# Sheep on the San Juan



## hojo (Jun 26, 2008)

Oh boy.


----------



## TakemetotheRiver (Oct 4, 2007)

Brian- we saw over 75 sheep in July on that stretch, the most by triple at least I've ever seen down there. A friend of mine just got back from the upper stretch last weekend and said they had a fighting pair at Midway camp when they pulled up- they waited for a while in the boats, but eventually got out. The sheep never even acknowledged them- kept right on fighting and headbutting (with equipment ready apparently) all night long.
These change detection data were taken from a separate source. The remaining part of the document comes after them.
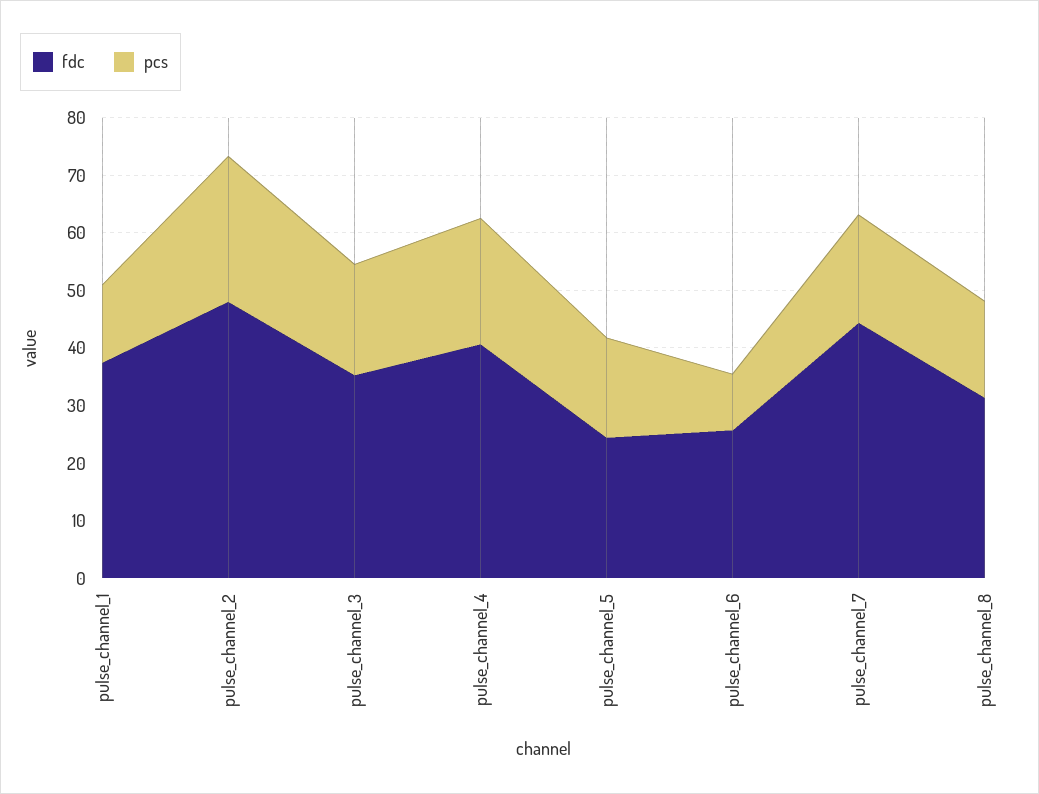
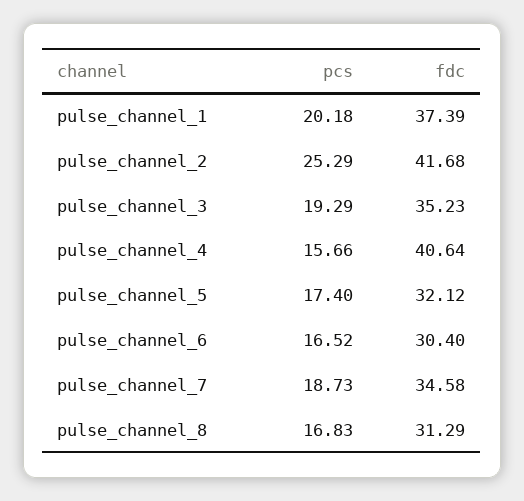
pcs, pulse_channel_1: 14 -> 20.18
fdc, pulse_channel_2: 48 -> 41.68
pcs, pulse_channel_4: 22 -> 15.66
fdc, pulse_channel_5: 24 -> 32.12
fdc, pulse_channel_6: 26 -> 30.4
pcs, pulse_channel_6: 10 -> 16.52
fdc, pulse_channel_7: 44 -> 34.58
A group of about 30 females and young ones stayed across the river.


----------



## Snowhere (Feb 21, 2008)

We just got off and did see a decent amount of them, but no fighting.


----------



## montuckyhuck (Mar 14, 2010)

Finally the buzz is back to sheep, JD?


----------



## mjibilian (Sep 9, 2008)

Where did you say those females were...?


----------



## captishmael (Feb 8, 2008)

October Trips-
Sheep = Yes
Rutting = No
Oh, Well......
Peace


----------



## strife (Oct 2, 2010)

August on the upper section, but no fighting.


----------



## AZJefe (Jun 3, 2009)

watched a great fight across the river from the Great Crinoid on an October trip a few years ago. 3 rams fighting over several ewes.


----------